Let's begin by importing the data.
In [1]:
import pandas as pd
import matplotlib.pyplot as plt
%matplotlib inline
# load the housing dataset
data_url = 'https://archive.ics.uci.edu/ml/machine-learning-databases/housing/housing.data'
colnames = ['CRIM', 'ZN', 'INDUS', 'CHAS', 'NOX', 'RM', 'AGE', 'DIS',
'RAD', 'TAX', 'PTRATIO', 'B', 'LSTAT', 'MEDV']
df = pd.read_csv(data_url, header=None, sep='\s+', names=colnames)
Now we can build the linear regression model. As I mentioned in the EDA, there appears to be a relationship between the number of rooms a house has (RM) and the value of that home (MEDV). Let's explore the linear relationship between the two.
In [2]:
# use scikit-learn to build the linear model
from sklearn.linear_model import LinearRegression
# we can change x or y to different variables in the dataset to explore those relationships
x = df[['RM']].values
y = df['MEDV'].values
lm = LinearRegression()
# fit the model
lm.fit(x, y)
Out[2]:
In the next cell I define a function that builds a nice visual to overlay the regression model on top of the data. I'm in the process of building a package that will include this function.
In [3]:
def lm_plot(x, y, model, xlab=None, ylab=None, main=None, size=(7,5), res=100, show=True, col_xy='grey',
col_lm='red', font='Arial', show_fit=True, fitloc='top_left'):
fig, ax = plt.subplots(figsize=size, dpi=res, facecolor='white', edgecolor='k')
ax.scatter(x, y, c=col_xy, edgecolors='#262626', alpha=0.5)

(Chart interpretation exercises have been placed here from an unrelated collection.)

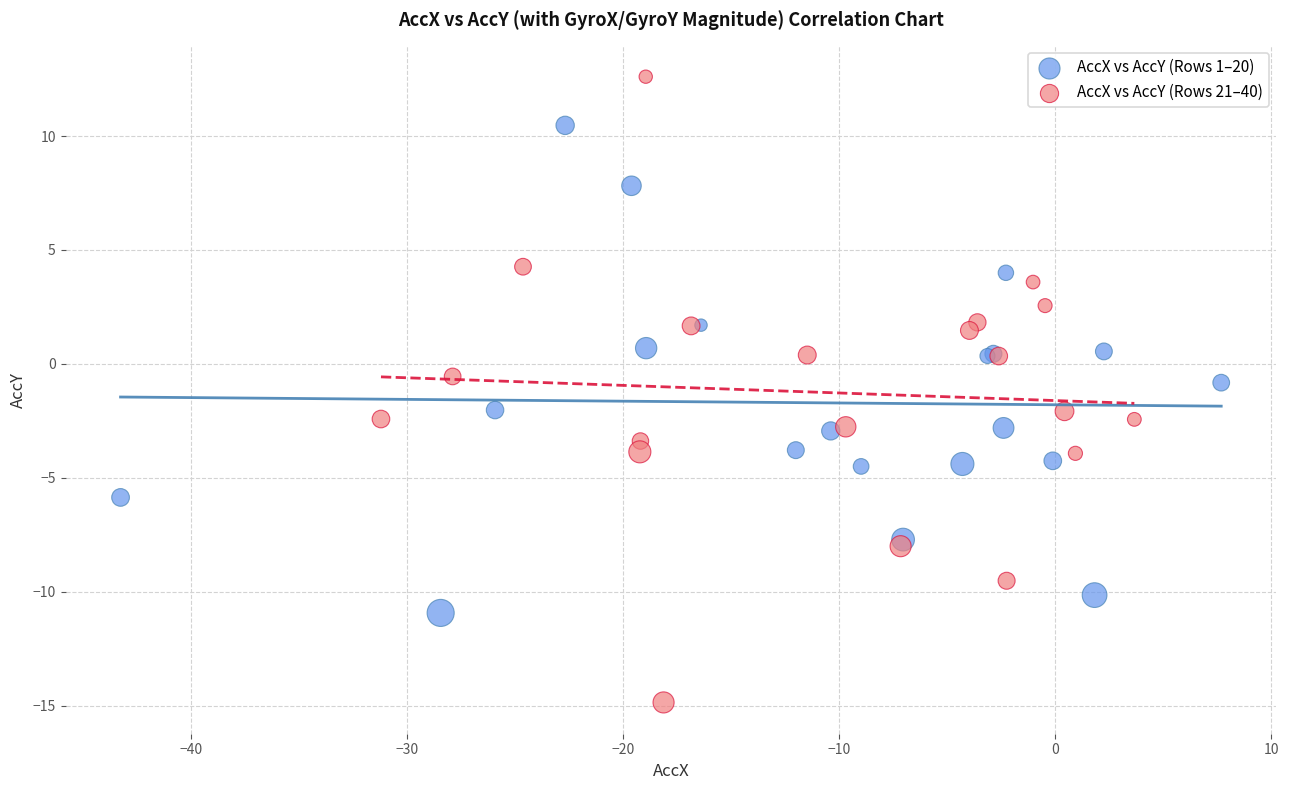

Which series reaches the maximum Y coordinate?

AccX vs AccY (Rows 21–40)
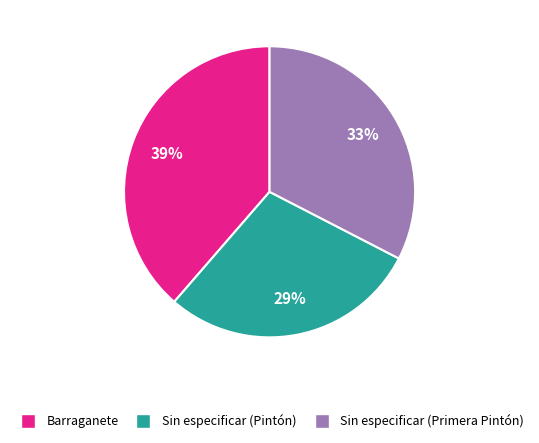

Which slice is the smallest?

Sin especificar (Pintón)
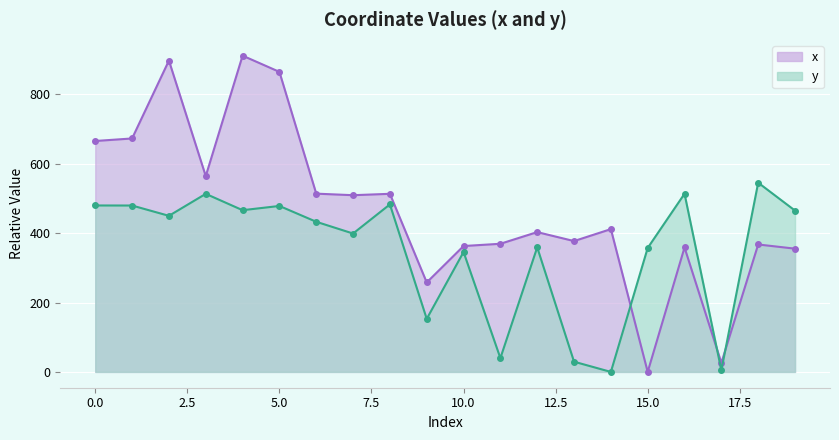

Reading right to left, list all the values displayed in this chart.

x: 19=355.3	18=367.3	17=26.1	16=358.6	15=0.0	14=411.6	13=377.1	12=403.0	11=369.3	10=362.8	9=257.8	8=513.4	7=509.3	6=513.8	5=864.8	4=911.6	3=564.4	2=897.3	1=672.9	0=665.6
y: 19=465.0	18=545.3	17=4.9	16=513.5	15=357.3	14=0.0	13=29.4	12=359.0	11=39.7	10=345.6	9=152.9	8=482.8	7=398.9	6=432.7	5=478.3	4=466.1	3=513.3	2=449.9	1=479.6	0=479.8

ax.plot(x, model.predict(x), color=col_lm, alpha=0.75)
# if we have axis labels
if xlab != None:
ax.set_xlabel(xlab, fontname=font)
if ylab != None:
ax.set_ylabel(ylab, fontname=font)
if main != None:
ax.set_title(main, fontname=font)
# set font for tick marks
for tick in ax.get_xticklabels():
tick.set_fontname(font)
for tick in ax.get_yticklabels():
tick.set_fontname(font)
# remove top and right axes
ax.spines['right'].set_visible(False)
ax.spines['top'].set_visible(False)
# Only show ticks on the left and bottom spines
ax.yaxis.set_ticks_position('left')
ax.xaxis.set_ticks_position('bottom')
# Show equation and R squared
if show_fit:
text_x, text_y = [0.15, 0.9]
if fitloc == 'top_right':
text_x, text_y = [0.85, 0.9]
if fitloc == 'bottom_left':
text_x, text_y = [0.15, 0.15]
if fitloc == 'bottom_right':
text_x, text_y = [0.85, 0.15]
eq_text = 'y = %.2f + %.2fx' % (model.intercept_, model.coef_[0])
if model.coef_[0] < 0:
eq_text = 'y = %.2f - %.2fx' % (model.intercept_, abs(model.coef_[0]))
plt.text(text_x, text_y, eq_text, ha='center', va='center', transform=ax.transAxes, fontname=font)
from sklearn.metrics import r2_score
r2_text = 'R^2 = %.3f' % r2_score(y, lm.predict(x))
plt.text(text_x, text_y - 0.05, r2_text, ha='center', va='center', transform=ax.transAxes, fontname=font)
if show:
plt.show()
return None
Now let's run this function, inputting our data and the regression model to create the visual.
In [4]:
lm_plot(x, y, lm, xlab='Average number of rooms', ylab='Median home price (in $1000s)')
There is a very clear positive trend here! Seems that, on average, each additional room increases the value of the home by $9k.